Many of the choices we make in life are like this, and usually present themselves as settling for the immediate — more sure, if less desirable. The Buddha discovered the Middle Way between two extremes: self-gratification and self-mortification. Postponing gratification is a kind of purgatory between the two. In such a state, the time invested becomes a primary determinative factor, ultimately testing our resolve, which reveals the dynamic of practicing Zen:
When we set a self-control goal for ourselves, we often have specific time frames in mind: I’ll lose a pound a week; a month from now, I’ll no longer get cravings for that cigarette; the bus or train will come in 10 minutes (and I’ve committed to taking public transportation as part of lessening my carbon footprint, thank you very much).
Many who seek out Zen have a similar frame of mind. Not only that their practice and lifestyle is consonant with such positive values associated with health of the individual as well as the commonweal, but that they will become more calm, more able to deal with stress at home and the office, as well as on the commute. Then, as Sensei says, when the serenity and peace of mind do not materialize as soon as expected, particularly in the insanity of the daily rush hour, they become disappointed in Zen, and quit:
But what happens if our initial estimate is off? The more time passes without the expected reward — it’s been 20 minutes and still nothing; I’ve been dieting for a week and a half now and still weigh the same — the more uncertain the end becomes. Will I ever get my reward? Ever lose weight? Ever get on that stupid train?
In this situation, giving up can be a natural — indeed, a rational — response to a time frame that wasn’t properly framed to begin with, according to a new series of studies…
So it is understandable that with a practice as complex as Zen meditation, with its effects taking place on so many levels – physical, mental, emotional, and, yes, social – it would prove difficult to continue in the face of little or no appreciable immediate, short-term gratification. Zen’s benefits can be seen only in retrospect, for example by remembering how crazy we were last year, or five or ten years ago. Or, as many testify, how quickly things go awry when we stop practicing for a while. And it all boils down to time — real time as opposed to conceptual or perceptual time. As these scientists and reporters are recognizing:
For those of us battling with goals we just can’t seem to reach, the knowledge that our perception of time — and not some inherent shortcoming — is partly to blame may enable us to be more successful in the future.
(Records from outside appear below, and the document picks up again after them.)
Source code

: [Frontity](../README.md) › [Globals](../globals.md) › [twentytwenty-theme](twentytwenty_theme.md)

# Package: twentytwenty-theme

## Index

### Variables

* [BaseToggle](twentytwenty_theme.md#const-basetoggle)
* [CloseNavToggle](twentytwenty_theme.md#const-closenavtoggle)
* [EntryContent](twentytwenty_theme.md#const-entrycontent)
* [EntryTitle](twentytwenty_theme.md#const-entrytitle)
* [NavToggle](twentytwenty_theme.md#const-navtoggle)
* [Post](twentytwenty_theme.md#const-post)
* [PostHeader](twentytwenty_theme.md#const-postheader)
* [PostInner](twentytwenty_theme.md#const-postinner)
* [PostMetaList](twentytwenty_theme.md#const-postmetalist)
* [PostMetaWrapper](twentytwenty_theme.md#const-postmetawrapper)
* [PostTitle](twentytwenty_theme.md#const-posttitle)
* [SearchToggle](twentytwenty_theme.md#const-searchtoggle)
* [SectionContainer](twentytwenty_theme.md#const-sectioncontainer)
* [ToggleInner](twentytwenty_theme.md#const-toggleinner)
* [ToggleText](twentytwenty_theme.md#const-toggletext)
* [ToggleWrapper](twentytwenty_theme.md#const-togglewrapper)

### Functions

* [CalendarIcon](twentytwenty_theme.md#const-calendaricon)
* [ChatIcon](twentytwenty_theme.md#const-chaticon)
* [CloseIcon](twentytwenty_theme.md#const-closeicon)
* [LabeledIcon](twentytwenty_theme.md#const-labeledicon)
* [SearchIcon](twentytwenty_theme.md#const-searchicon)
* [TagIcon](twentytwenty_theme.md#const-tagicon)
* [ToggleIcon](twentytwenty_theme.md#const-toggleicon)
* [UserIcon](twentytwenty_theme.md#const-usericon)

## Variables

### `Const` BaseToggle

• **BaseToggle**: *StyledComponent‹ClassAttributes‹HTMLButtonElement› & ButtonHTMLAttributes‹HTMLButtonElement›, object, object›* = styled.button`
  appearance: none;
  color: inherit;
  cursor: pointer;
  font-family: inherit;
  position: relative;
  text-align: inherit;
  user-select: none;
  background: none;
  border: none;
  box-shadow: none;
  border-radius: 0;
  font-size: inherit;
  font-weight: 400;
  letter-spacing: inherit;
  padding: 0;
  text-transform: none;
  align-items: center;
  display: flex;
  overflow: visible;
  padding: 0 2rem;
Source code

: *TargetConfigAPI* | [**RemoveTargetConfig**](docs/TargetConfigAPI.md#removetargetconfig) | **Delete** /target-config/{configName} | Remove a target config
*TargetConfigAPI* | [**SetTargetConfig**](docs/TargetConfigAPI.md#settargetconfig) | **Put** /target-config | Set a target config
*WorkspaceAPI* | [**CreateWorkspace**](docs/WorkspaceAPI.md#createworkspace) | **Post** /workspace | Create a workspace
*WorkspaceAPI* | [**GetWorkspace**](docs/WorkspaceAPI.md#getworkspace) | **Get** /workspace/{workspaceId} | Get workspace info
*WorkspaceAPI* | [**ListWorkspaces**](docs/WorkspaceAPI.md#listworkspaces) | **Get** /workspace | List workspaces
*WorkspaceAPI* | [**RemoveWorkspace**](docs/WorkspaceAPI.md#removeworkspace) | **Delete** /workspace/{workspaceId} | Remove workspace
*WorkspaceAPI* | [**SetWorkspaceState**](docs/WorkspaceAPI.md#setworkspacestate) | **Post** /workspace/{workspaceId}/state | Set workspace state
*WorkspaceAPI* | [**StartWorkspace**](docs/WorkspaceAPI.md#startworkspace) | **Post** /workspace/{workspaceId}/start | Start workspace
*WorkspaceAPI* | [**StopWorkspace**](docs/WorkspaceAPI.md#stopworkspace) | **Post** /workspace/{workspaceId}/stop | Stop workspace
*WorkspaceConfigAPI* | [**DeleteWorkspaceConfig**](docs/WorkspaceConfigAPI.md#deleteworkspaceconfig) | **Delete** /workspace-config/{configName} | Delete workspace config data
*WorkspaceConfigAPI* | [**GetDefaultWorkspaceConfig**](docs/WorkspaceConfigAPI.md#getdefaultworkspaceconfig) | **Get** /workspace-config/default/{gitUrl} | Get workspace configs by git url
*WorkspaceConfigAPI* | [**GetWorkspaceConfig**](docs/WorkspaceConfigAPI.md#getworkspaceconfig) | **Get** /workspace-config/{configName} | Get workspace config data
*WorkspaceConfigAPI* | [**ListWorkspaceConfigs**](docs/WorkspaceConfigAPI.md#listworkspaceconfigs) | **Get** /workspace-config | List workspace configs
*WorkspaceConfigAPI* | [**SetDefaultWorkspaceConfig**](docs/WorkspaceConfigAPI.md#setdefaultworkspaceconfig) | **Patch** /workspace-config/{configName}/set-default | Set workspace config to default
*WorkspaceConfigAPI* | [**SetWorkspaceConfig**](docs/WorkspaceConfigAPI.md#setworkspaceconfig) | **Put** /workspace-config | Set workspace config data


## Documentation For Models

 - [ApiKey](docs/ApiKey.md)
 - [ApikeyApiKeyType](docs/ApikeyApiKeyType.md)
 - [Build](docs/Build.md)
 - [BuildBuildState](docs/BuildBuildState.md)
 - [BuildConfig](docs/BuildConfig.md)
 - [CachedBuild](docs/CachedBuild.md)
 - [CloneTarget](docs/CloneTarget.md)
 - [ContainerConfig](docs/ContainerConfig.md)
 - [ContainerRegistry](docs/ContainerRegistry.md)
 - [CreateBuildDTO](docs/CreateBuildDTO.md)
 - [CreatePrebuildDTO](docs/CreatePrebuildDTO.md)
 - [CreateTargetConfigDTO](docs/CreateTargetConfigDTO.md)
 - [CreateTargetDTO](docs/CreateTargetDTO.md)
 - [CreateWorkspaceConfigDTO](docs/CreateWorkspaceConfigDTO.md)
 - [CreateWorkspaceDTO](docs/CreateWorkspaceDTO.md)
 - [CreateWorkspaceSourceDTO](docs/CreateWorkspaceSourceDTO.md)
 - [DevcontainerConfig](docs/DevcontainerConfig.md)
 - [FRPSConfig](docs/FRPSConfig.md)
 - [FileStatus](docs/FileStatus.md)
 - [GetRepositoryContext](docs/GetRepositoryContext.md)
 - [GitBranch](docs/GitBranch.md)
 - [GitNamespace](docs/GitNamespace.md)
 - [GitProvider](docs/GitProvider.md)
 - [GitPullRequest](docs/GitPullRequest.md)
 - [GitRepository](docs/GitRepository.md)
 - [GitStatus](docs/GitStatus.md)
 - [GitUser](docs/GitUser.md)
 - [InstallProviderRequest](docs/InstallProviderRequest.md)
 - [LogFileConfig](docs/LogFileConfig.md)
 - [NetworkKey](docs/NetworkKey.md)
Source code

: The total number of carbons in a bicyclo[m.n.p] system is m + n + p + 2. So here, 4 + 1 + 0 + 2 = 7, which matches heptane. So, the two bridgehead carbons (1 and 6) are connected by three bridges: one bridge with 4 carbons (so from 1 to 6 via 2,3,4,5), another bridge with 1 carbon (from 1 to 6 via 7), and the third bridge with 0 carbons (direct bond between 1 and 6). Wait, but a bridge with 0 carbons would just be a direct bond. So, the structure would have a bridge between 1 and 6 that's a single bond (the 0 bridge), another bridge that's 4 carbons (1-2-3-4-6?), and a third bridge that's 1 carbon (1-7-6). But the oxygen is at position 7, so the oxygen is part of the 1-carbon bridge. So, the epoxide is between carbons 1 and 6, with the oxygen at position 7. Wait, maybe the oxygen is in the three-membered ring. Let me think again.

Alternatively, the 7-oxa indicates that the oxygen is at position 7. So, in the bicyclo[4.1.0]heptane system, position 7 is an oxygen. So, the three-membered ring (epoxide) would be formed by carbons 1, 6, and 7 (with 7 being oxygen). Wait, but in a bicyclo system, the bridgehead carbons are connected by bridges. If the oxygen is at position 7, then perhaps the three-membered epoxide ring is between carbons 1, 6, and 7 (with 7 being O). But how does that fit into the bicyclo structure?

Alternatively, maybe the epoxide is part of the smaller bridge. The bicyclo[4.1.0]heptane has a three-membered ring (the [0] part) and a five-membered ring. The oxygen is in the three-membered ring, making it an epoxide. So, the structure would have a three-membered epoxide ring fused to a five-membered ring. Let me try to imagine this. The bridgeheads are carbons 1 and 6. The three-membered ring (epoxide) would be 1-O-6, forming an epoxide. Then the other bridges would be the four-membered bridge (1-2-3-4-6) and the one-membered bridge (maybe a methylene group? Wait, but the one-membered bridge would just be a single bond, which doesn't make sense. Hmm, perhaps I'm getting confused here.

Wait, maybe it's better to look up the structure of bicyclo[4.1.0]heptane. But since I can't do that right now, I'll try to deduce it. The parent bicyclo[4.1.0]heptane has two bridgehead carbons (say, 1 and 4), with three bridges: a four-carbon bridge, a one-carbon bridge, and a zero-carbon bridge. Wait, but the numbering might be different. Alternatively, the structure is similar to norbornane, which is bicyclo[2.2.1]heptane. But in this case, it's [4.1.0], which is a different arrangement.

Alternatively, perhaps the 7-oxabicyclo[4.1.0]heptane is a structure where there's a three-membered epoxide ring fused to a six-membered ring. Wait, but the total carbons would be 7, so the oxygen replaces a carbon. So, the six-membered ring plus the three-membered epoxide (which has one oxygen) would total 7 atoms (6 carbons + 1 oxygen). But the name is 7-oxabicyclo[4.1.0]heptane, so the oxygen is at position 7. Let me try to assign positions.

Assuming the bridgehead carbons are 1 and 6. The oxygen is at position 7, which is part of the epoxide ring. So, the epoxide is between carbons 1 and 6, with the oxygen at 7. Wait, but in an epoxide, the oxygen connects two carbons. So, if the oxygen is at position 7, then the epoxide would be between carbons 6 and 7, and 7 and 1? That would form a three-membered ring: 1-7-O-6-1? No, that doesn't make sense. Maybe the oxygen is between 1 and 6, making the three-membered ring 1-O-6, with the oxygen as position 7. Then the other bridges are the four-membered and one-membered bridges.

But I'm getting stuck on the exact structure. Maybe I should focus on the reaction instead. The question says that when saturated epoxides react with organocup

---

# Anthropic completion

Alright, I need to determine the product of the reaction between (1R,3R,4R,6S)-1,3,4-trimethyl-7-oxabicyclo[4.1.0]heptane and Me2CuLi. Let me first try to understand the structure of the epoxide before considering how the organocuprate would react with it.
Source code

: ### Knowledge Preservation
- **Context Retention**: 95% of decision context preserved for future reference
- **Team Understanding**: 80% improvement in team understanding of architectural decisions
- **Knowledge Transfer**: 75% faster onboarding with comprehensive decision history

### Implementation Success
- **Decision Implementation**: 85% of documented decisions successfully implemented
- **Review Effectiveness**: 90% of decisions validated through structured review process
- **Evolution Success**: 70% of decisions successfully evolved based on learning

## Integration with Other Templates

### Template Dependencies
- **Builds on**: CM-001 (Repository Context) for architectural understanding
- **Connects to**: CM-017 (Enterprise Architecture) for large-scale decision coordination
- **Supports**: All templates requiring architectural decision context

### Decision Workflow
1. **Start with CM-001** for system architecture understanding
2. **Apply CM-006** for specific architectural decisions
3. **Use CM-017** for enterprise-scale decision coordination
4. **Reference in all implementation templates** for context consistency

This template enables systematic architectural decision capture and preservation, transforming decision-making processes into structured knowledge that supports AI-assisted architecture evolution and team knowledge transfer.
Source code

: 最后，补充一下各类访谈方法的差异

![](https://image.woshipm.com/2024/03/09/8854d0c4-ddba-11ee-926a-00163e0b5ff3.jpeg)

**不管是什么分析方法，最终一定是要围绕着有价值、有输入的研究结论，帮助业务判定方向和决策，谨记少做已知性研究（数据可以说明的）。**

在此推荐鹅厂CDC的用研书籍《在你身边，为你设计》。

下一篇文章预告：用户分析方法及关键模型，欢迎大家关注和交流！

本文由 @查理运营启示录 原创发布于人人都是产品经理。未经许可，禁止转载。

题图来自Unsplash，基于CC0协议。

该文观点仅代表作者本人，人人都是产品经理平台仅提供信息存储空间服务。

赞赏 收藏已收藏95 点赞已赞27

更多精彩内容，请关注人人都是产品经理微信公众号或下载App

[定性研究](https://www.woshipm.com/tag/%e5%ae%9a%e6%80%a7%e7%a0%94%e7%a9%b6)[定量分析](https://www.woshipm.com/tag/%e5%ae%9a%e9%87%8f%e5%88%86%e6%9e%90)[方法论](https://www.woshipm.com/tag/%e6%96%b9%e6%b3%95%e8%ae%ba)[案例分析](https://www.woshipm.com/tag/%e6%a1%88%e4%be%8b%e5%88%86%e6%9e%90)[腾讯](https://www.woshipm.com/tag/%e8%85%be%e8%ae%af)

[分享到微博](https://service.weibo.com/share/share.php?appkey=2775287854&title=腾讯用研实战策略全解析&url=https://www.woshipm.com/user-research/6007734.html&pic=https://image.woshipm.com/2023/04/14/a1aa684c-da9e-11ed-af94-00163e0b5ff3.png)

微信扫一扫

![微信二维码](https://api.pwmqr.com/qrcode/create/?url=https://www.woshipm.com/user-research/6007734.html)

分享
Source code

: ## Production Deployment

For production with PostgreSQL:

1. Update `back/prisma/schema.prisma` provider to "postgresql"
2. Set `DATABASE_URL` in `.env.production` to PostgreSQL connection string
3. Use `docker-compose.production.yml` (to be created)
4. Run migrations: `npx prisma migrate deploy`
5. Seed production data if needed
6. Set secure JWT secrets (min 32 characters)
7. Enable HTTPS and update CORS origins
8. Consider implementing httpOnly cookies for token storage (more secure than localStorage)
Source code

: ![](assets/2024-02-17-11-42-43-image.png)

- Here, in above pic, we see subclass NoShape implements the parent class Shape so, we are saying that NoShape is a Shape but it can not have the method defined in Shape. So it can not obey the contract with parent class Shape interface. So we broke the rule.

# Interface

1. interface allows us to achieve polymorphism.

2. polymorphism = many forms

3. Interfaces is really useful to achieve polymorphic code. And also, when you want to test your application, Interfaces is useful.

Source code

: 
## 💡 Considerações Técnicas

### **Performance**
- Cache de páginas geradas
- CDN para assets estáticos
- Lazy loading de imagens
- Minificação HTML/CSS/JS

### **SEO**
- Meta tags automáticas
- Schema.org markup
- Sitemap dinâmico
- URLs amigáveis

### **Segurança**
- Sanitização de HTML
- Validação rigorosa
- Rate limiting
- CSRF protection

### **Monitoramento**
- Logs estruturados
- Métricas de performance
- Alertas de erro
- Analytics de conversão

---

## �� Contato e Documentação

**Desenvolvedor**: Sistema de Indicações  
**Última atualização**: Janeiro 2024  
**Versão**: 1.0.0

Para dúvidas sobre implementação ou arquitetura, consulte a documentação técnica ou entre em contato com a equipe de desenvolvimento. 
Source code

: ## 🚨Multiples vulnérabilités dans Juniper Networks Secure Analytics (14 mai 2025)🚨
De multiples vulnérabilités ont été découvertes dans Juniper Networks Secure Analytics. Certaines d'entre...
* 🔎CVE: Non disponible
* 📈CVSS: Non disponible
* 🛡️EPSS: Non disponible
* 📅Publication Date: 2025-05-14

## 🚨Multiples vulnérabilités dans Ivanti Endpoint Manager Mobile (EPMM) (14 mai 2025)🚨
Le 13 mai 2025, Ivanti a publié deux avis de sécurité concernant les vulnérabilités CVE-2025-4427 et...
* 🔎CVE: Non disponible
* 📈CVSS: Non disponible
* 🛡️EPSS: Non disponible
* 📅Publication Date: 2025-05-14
Instead of beating ourselves up for a failure of willpower, we can instead focus on learning to better calibrate our time expectations from the get-go, setting realistic, concretely framed time goals that capture the reality of the task we’ve set for ourselves.
This is good advice for those embarking upon the great experiment that is Zen. If we can accept that time as we know it is not real time, we may be able to finally enter into real time. And that if we are to give Zen a chance, we have to suspend judgment about its effects — particularly the amount of time it will take for them to come to maturity. We will leave it to the reader to define success in Zen.
But this idea should be a source of relief for those who take their Zen practice seriously. It means that we do not have to expect any immediate results of any great consequence. We can relax and take the long view, secure in the assurance of our Zen Ancestors that if we only persevere — without attachment to any outcome — the profound and transformative effect of zazen will manifest in our lives without any special effort of willpower to control it.